Ask any fitness instructor, gym bunny, fighter or runner how they keep in shape and their answer will likely revolve around diet and training regimes.  Which, in a sense, it should.  After all, eat less and exercise more is the standard weight loss / fitness advice from medical professionals and enthusiast alike.  Yes, lower calories and increased activity do lead to weight loss, but that just isn’t the whole of the story, especially for those looking to increase muscle mass rather than simply losing weight.

What’s missing?
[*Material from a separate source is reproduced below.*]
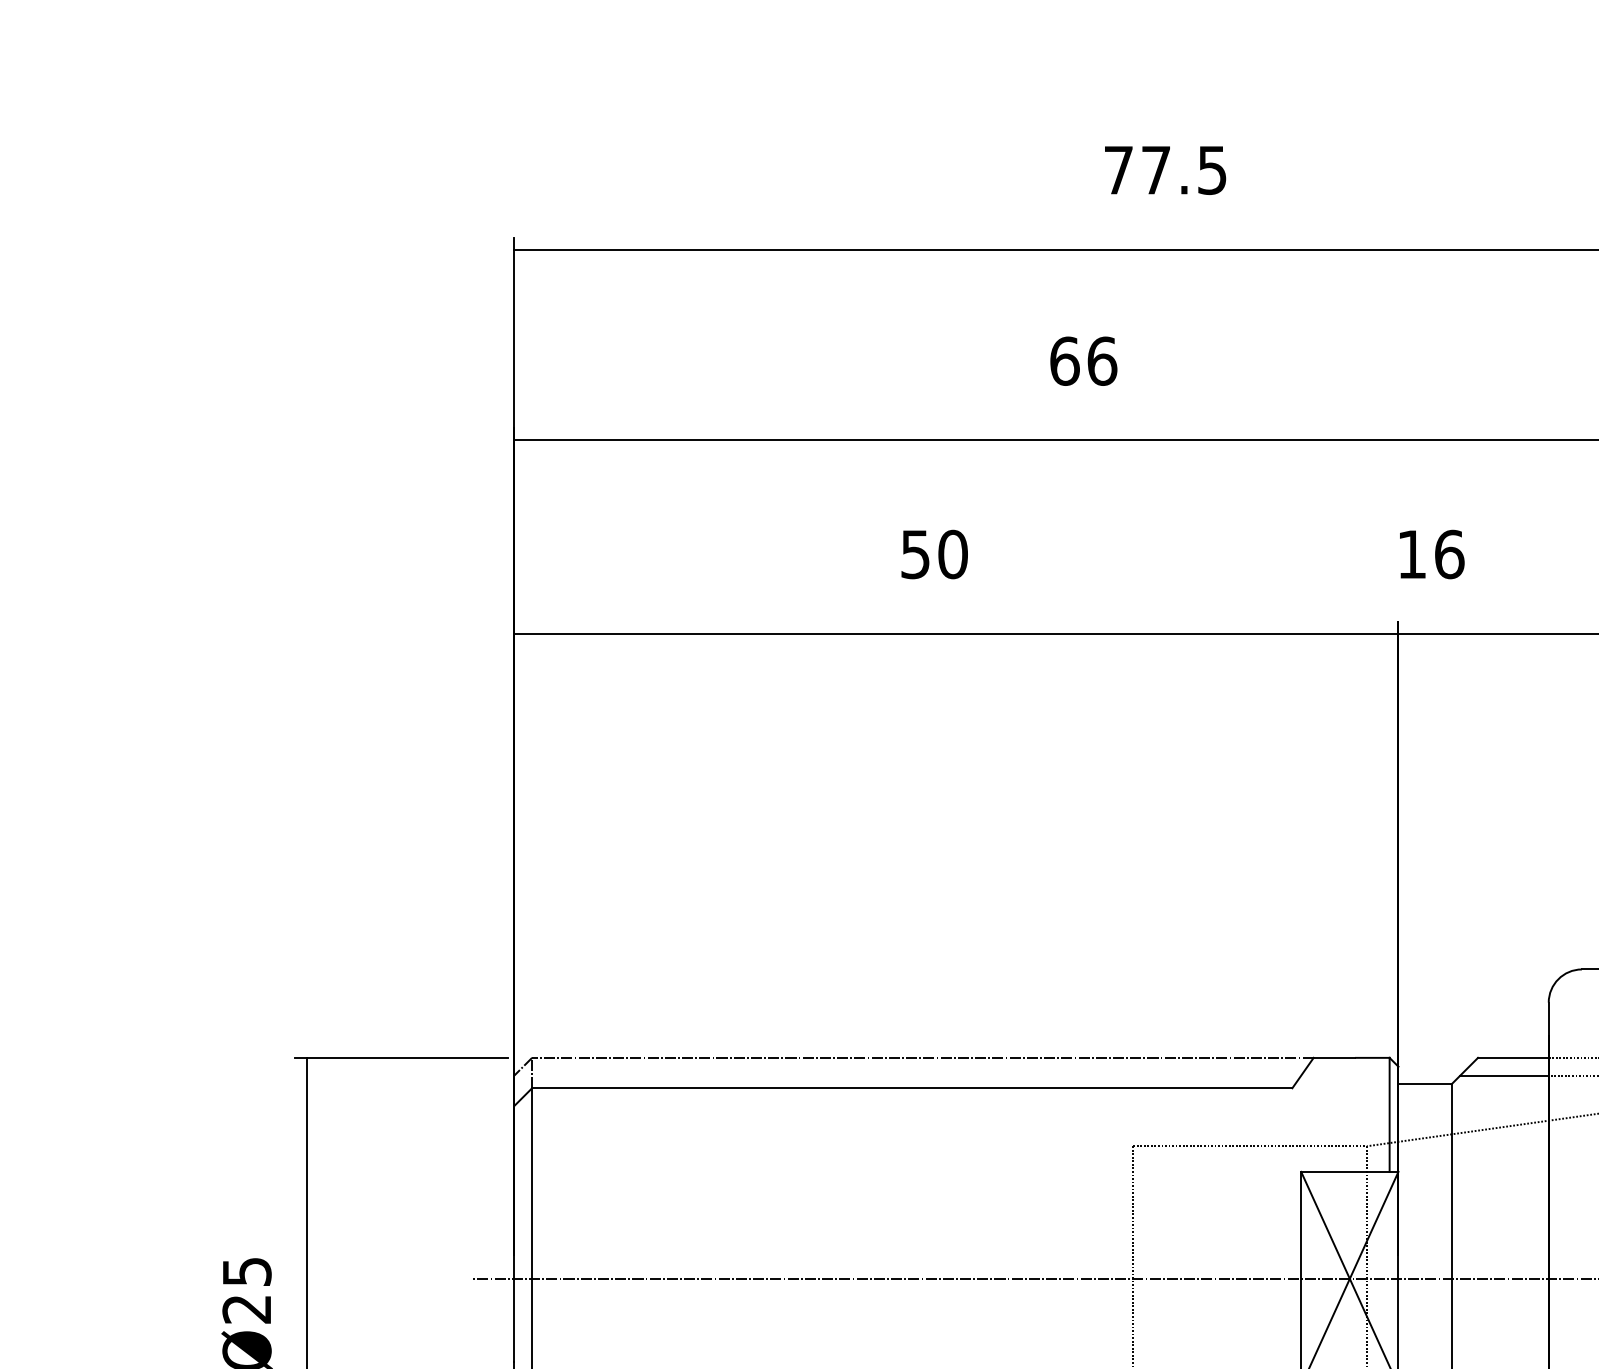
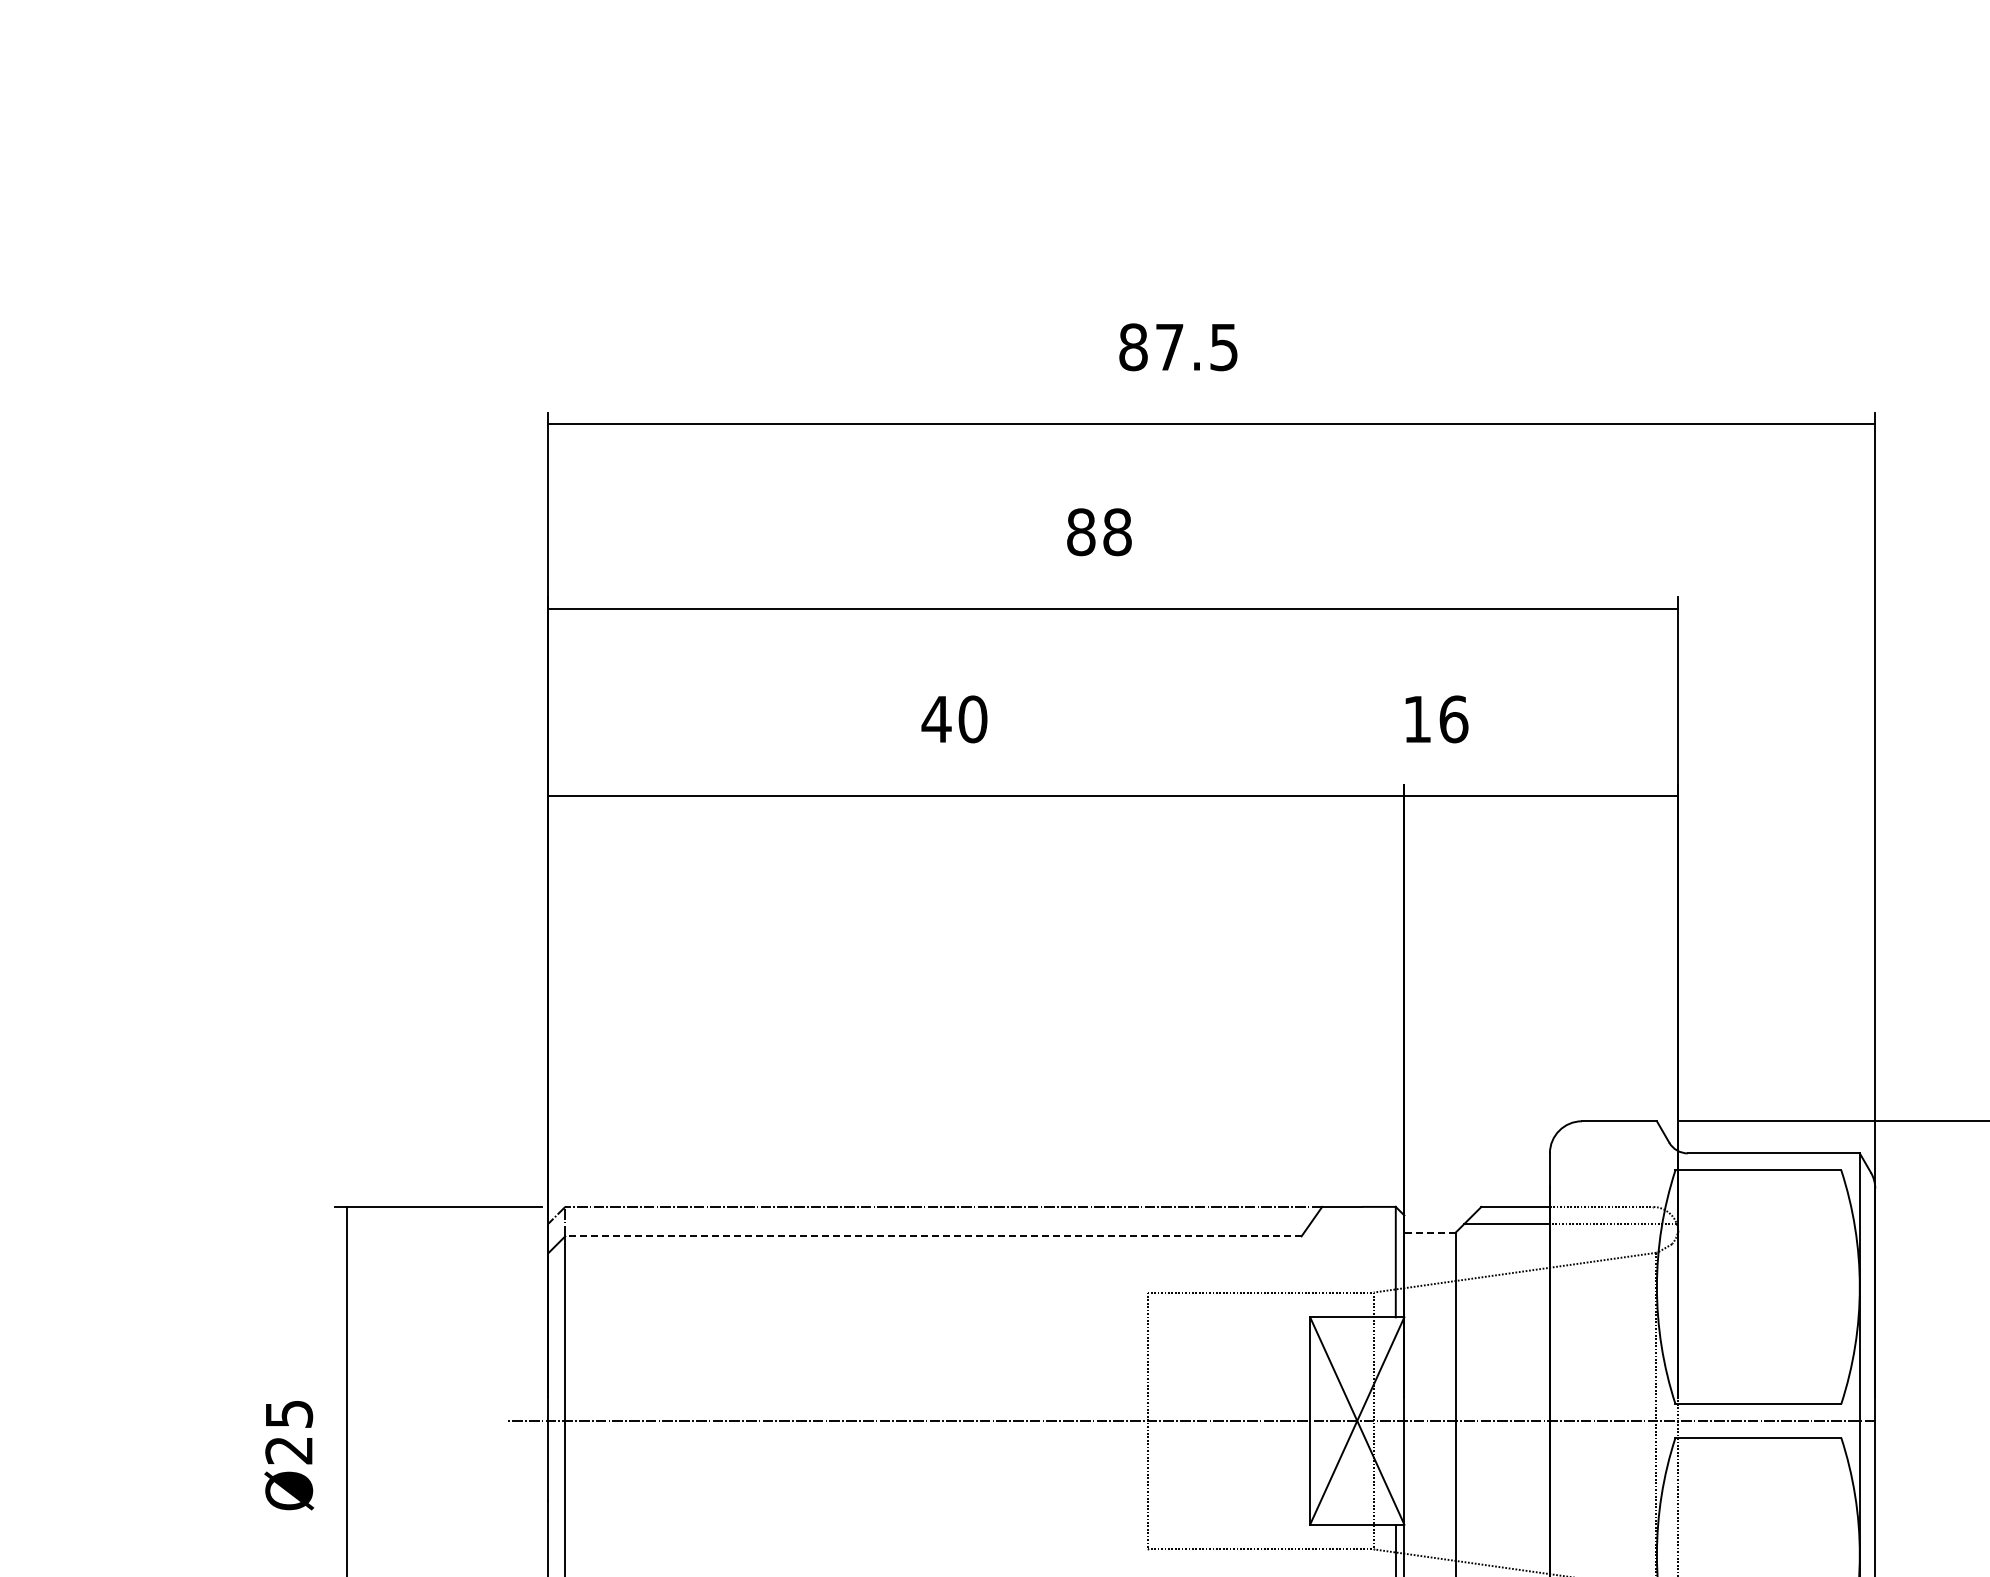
text: (1118, 170) -> (1133, 347), 77.5 -> 87.5
text: (1083, 361) -> (1099, 532), 66 -> 88
text: (915, 554) -> (936, 719), 50 -> 40
line: (1425, 1084) -> (1430, 1232), solid -> dashed
line: (911, 1088) -> (932, 1236), solid -> dashed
Sleep.

 


Sleep is the missing ingredient.  With our busy modern lifestyles, fitting in work, childcare, a social life and a good training programme, many of us simply do not get enough sleep, and it truly is a key aspect toward achieving your training, weight and fitness goals.  It stands to reason that as an athlete, you need more calories and nutrition to cope with pushing your body further – so logic suggests that your body probably needs more sleep, too.

   
Research suggests 7 hours is a good baseline, but unsurprisingly, many of us are simply not achieving that on a regular basis.  Initially, this lack of sleep has a negative impact on training time.  A poor nights sleep can leave you not feeling motivated, to tired to do is justice, and unable to perform to the level you need to stretch yourself and keep building muscle.

What’s more, sleep helps to increase protein synthesis, which aids in muscle building and repair.  This means not only is it harder to reach your fitness goals, but a sleep debt can actually increase the risk of muscle injury; thereby further decreasing training time and creating a vicious cycle.  Growth hormones are released during slow wave sleep, and yes, you’ve guessed it, bad sleep means much less low wave sleep as well as increasing cortisol, which also acts to slow growth hormone production.

 


Studies suggest that bad sleep / not enough can also affect the way your fat cells behave.  After a few days of insufficient sleep, your body changes the way it uses insulin, which your body uses to help fat cells function properly and prevent fat storage.  When this is out of whack, the fat cells act less efficiently, leaving lipids in your blood stream which then end up as fatty deposits in areas they shouldn’t be in.

 
Worse still, sleep deficit can trigger cravings for more and more food for energy, and not necessarily the right type of foods either. 

Leptin and Ghrelin, the two hormones primarily responsible for appetite, are directly affected by insufficient sleep.  More ghrelin is produced, and less leptin, which results in increased hunger.  Ever been exhausted and felt a big slice of sugary cake would do the trick? It won’t, but the quick burst of sugar energy makes it feel like it does.  Even when you know that, lack o f sleep is known to impair judgement, meaning all of your good intentions can go right out of the window at a time when actually your body needs you to make the healthiest choices.  Not good for weight loss, and not good for those trying to improve sporting performance with a good, high protein diet.

Aiming for 7 – 9 hours a night should improve reflexes, accuracy, strength and stamina.  How to make sure this happens?

Create a routine.  Lie ins might seem like way to reduce sleep debt, but a regular schedule will make it easier to sleep at night as you body settles into a regular rhythm.

Reduce both alcohol and caffeine consumption, particular late in the evening when it can be very disruptive.

Try to schedule training to give you some ‘wind down’ time before sleep so that you are fully relaxed and refuelled and ready to easily fall asleep.

Keep your sleeping quarters away from any training areas to create a restful mindset that isn’t racing with ideas of improved work outs!